Metro Weekly

Federal court: Utah must recognize lesbian couple as legal parents

Judge rules Utah's assisted reproduction statute must apply equally to same-sex and opposite-sex couples

U.S. Courthouse for the District of Utah (Credit: Swilsonmc, via Wikimedia Commons).
U.S. Courthouse for the District of Utah (Credit: Swilsonmc, via Wikimedia Commons).

A federal judge in Utah has ruled that the Office of Vital Records and Statistics must recognize a same-sex married couple as the legal parents of their child.

U.S. District Judge Dee Benson, a George H.W. Bush appointee, ruled on Wednesday that Utah’s existing assisted reproduction parentage statute must apply equally to same-sex and opposite-sex couples. As written, the husband of a woman who conceives a child with donated sperm is automatically listed on the birth certificate and recognized as the child’s legal parent, even without a biological connection.
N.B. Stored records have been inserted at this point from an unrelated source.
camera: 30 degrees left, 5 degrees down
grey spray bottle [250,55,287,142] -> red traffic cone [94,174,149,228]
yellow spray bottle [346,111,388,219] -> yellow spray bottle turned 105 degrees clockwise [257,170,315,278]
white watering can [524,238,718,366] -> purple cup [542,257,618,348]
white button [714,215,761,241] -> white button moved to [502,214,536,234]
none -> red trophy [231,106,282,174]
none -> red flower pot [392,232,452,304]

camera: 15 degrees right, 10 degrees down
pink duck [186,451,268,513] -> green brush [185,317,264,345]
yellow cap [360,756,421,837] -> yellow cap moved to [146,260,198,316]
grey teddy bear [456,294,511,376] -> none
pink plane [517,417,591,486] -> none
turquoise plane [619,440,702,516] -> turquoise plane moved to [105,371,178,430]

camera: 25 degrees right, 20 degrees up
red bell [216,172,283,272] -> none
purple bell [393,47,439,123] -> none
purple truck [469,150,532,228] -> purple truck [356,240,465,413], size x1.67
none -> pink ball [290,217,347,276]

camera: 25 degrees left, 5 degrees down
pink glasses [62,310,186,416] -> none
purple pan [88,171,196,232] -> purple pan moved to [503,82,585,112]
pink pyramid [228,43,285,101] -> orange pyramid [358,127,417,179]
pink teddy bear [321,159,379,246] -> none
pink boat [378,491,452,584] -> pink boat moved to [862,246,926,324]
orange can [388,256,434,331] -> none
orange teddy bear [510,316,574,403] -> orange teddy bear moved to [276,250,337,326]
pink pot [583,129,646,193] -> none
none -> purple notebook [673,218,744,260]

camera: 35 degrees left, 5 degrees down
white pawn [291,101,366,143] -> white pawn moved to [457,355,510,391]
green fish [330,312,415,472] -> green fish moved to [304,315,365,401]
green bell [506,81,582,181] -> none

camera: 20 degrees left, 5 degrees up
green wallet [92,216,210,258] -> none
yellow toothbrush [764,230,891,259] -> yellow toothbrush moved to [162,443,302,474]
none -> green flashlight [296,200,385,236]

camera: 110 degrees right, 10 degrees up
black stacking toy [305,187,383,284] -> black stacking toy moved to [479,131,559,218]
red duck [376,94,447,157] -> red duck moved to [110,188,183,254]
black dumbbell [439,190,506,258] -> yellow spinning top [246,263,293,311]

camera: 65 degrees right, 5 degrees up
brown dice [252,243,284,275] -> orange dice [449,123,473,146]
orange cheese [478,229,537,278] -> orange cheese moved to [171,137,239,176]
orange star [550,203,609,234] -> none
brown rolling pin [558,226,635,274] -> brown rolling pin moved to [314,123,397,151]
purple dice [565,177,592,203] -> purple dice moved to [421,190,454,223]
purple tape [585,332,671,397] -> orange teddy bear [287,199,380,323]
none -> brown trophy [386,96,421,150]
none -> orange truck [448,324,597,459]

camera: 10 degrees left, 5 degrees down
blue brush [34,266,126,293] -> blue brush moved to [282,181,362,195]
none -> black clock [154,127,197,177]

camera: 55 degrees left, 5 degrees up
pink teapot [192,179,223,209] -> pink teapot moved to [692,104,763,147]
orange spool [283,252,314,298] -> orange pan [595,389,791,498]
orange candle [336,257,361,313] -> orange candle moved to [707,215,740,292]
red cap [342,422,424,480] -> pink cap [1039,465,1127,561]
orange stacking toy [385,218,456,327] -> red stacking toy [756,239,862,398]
The couple in question, Angie and Kami Roe, both sought to be recognized as the legal parents of their daughter, Lucy. But the state interpreted the statute literally and would not recognize Angie as Lucy’s parent because she was not Kami’s husband. Instead, the women were forced to go through an expensive and time-consuming adoption process. The national ACLU and ACLU of Utah both stepped in and brought the lawsuit against the Office of Vital Statistics on behalf of the Roe family.

Judge Benson determined that, due to the Supreme Court’s recent decision legalizing marriage equality, the statute on assisted reproduction should apply equally to the Roes as it would to any heterosexual couple. Benson also granted a requested preliminary injunction to allow Angie to immediately be recognized as Lucy’s parent. 

“The court’s decision makes clear that Utah must provide the same benefits, protections and obligations to married same-sex couple that it provides to every other married couple,” Joshua Block, a senior staff attorney with the national ACLU’s Lesbian, Gay, Bisexual, Transgender and HIV Project, said in a statement. “Utah’s assisted conception statutes were passed to ensure that children have the protection of two legal parents from the moment they are born. The state could not identify any reason at all to explain why it should be able to deny that same protection to Angie and Kami’s family.”

Leah Farrell, a staff attorney with the American Civil Liberties Union (ACLU) of Utah, added that the injunction granted by Benson was “nice and broad” in clarifying that the state’s assisted reproduction statute applies equally to same-sex couples. She said that the Roes are currently moving forward with other actions to obtain an amended birth certificate that will list both of them as Lucy’s parents.

“We are overjoyed by the ruling,” Angie Roe said in a statement. “We are the same parents walking out of the courtroom today as we were walking in, but to no longer be discriminated against and to be recognized as my daughter’s mother by the state of Utah, that’s an amazing feeling.”